* **THE TASK**
Could you reproduce the data from its beginning through the line containing "Shows: 3:16", replacing "trailing remarks" with "closing remarks" and leaving everything else untouched?

Source data:

^^^^

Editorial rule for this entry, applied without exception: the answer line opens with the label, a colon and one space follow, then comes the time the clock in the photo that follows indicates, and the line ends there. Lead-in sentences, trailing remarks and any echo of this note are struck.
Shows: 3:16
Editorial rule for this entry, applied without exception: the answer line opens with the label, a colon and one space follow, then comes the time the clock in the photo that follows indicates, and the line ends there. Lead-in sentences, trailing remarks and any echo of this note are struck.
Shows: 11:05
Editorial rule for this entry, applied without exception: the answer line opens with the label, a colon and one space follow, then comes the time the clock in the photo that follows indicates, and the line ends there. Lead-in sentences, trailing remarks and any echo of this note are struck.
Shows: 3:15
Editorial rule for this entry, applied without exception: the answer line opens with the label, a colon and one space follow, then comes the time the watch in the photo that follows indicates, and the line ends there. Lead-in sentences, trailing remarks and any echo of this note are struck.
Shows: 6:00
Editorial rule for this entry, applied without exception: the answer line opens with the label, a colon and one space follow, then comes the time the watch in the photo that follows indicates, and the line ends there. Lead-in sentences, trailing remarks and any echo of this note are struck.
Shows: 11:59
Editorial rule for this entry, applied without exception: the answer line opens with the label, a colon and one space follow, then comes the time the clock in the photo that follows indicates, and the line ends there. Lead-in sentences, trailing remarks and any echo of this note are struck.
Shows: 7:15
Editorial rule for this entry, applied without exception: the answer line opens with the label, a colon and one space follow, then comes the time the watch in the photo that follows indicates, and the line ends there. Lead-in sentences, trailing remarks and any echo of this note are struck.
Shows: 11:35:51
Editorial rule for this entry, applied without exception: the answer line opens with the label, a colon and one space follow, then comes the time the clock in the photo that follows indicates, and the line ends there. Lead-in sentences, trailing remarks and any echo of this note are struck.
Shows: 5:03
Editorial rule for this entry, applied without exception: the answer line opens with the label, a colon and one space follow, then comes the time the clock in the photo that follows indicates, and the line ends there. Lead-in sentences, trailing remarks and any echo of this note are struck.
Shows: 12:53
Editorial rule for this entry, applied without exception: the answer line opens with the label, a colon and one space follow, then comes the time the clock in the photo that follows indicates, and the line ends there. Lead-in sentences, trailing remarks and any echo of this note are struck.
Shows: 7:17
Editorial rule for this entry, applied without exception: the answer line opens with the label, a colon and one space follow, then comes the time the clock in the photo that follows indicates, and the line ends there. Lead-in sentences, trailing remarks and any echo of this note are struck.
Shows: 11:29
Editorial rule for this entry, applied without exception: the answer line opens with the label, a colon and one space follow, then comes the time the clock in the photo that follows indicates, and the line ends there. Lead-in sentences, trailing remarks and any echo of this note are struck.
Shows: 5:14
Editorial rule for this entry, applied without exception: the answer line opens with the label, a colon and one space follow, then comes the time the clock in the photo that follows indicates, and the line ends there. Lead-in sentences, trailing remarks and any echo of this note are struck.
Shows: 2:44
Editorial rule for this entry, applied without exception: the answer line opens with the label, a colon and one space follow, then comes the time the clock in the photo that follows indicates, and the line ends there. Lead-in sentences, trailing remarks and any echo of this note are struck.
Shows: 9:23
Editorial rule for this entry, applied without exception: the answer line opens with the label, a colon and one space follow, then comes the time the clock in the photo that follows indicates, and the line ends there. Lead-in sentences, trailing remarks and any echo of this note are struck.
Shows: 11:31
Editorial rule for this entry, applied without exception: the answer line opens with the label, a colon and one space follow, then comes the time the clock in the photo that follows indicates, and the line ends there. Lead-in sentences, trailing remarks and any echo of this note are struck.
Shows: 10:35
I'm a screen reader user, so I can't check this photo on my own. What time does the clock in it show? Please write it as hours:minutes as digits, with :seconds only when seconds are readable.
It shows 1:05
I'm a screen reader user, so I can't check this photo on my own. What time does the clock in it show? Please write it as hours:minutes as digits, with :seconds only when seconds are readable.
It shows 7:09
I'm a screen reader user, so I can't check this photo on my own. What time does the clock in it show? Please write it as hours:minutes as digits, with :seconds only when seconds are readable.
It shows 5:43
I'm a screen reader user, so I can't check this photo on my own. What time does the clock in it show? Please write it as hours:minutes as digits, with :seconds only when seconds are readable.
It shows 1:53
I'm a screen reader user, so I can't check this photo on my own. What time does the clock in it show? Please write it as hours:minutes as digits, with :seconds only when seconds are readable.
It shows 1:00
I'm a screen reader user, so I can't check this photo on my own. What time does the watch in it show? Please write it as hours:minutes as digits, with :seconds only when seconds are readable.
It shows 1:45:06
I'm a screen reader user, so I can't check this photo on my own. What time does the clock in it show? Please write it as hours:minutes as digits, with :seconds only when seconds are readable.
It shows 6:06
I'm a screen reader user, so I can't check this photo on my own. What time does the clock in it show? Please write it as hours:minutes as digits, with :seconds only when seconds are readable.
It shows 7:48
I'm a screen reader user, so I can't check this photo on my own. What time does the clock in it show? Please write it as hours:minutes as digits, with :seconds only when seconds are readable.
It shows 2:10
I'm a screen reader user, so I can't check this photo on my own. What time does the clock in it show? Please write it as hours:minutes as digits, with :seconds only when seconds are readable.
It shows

^^^^

* **ANSWER TO THE PROBLEM**
Editorial rule for this entry, applied without exception: the answer line opens with the label, a colon and one space follow, then comes the time the clock in the photo that follows indicates, and the line ends there. Lead-in sentences, closing remarks and any echo of this note are struck.
Shows: 3:16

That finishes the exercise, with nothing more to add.